If that seems too arid, there’s the medical dimension. Clint Hallam made transplant history in 1998 with the biggest breakthrough for 30 years - a hand transplant. The Mail on Sunday on September 27, 1998, stated that:

“The surgical stitches make you instantly think of Dr Frankenstein’s monster. The exposed flesh and tissue below them may cause the squeamish to wince.” Only two weeks ago, following the success of Hallam’s operation, a double hand transplant took place. The forearms and hands from a 19-year-old were used on a man who had lost his hands in 1996 when a model he was launching exploded. The operation lasted for 17 hours and involved joining arteries, veins, tendons, muscles and nerves before fixing the bones. One of my A-level pupils was horrified by the thought that she might recognise a hand or arm from a loved one on someone else. We laughed at the time but her remark gives rise to some interesting concerns about identity. When do I stop being me?

I had a particularly volatile class debate last year on whether surgeons are playing God. The class felt passionately that transplants were about progress and eventually it wouldn’t even be necessary for people to die. It was useful to remind them of this later when they had turned against Dr Frankenstein, seeing him as a dangerously ambitious egoist. Wasn’t he too enhancing human progress?

Any serious approach to the novel will consider its historical contxt. In 1816 Shelley was challenged by Byron to write a ghost story and from this Frankenstein was born, a book that founded the genre of science fiction. There’s the historical: “Imagine life before the First World War, before women got the vote.” And the personal: “Consider that Shelley had four children, only one of whom outlived her. The loss must have influenced her writing, giving special poignancy to her descriptions of the fragility of life.”

In reading the novel, characterisation is a key route into the detail of the text.
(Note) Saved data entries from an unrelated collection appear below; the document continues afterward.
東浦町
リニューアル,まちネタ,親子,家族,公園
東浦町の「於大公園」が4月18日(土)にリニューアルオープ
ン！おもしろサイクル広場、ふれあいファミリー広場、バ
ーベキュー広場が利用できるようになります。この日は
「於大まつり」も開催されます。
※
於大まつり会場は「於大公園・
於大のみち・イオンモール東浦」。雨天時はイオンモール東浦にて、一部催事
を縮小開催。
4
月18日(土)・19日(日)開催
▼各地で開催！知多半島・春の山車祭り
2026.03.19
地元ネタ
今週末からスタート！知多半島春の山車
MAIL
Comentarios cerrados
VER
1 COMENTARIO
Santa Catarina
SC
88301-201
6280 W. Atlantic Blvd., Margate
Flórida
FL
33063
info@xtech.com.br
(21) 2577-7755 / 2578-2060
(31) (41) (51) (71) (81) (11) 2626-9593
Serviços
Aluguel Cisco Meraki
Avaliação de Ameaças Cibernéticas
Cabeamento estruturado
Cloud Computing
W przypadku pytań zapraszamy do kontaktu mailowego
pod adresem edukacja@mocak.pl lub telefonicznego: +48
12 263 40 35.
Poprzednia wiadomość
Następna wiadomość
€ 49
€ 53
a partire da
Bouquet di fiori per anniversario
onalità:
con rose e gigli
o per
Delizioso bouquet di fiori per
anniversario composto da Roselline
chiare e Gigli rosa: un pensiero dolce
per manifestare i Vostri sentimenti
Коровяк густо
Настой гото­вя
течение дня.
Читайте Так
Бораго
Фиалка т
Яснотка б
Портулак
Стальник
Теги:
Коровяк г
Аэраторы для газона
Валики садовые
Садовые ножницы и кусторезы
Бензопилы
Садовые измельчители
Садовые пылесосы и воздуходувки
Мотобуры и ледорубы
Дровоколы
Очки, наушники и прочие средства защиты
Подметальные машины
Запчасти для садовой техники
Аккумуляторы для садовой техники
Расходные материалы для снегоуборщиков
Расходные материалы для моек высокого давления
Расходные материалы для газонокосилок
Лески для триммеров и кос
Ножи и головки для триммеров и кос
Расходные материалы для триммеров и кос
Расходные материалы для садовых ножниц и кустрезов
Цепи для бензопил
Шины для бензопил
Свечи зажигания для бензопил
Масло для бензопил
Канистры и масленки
From creation, the Monster is like a child. He has no language, does not know the rules of society and is about to embark on an exciting and frightening journey. He learns and imitates his fellow humans, only becoming focused ultimately on revenge when he has learned enough from the world to understand what Frankenstein is - an “inhumanely cruel” parent - creating but then disowning his child. Frankenstein tells how “every hour of my infant life, I received a lesson of patience, of charity, and of self-control, I was so guided by a silken cord that all seemed but one train of enjoyment to me” - so what goes wrong? Can his mother’s death be a good enough reason to challenge the boundaries of natural science? Who is the real monster?

Look at language, and we begin to understand the parallel between creator and creation. Towards the end of the novel Frankenstein sees nature as awe inspiring; Shelley dwarves him with description of it. The Monster at first finds simple delight in fire providing him with light and warmth. Later, he takes refuge from humanity in “desert mountains and dreary glaciers”.

Ask students to consider how Frankenstein is subdued to a fate of following, and why his destiny is to experience the same feelings of isolation and dependency as the Monster. The characters are parallel. It is a sad fact that often those who are abused become abusers. This is a relevant debate - look at how Frankenstein warns Walton to turn back; or, as one of my Year 11 students remarked in a discussion of the novel, the most fervent anti-smokers are ex-smokers. I have taught the novel to A-level students and less motivated GCSE groups. For all there is a fascination of discovering a story they thought they already knew, and untang-ling some of the terrible parallels with our own monstrous times.

Jane Christopher is head of English at Droitwich Spa High School and Sixth Form Centre

AN AGE OF EXPERIMENT

In the 1790s, Luigi Galvani, an Italian physician, made frog muscles twitch by jolting them with a spark from an electrostatic machine, concluding that animal tissues generate electricity. He was eventually proved wrong by Alessandro Volta, but the controversy stimulated research in electrotherapy and on electric currents.

When “Frankenstein” was published, the word galvanism implied the release, through electricity, of mysterious life forces.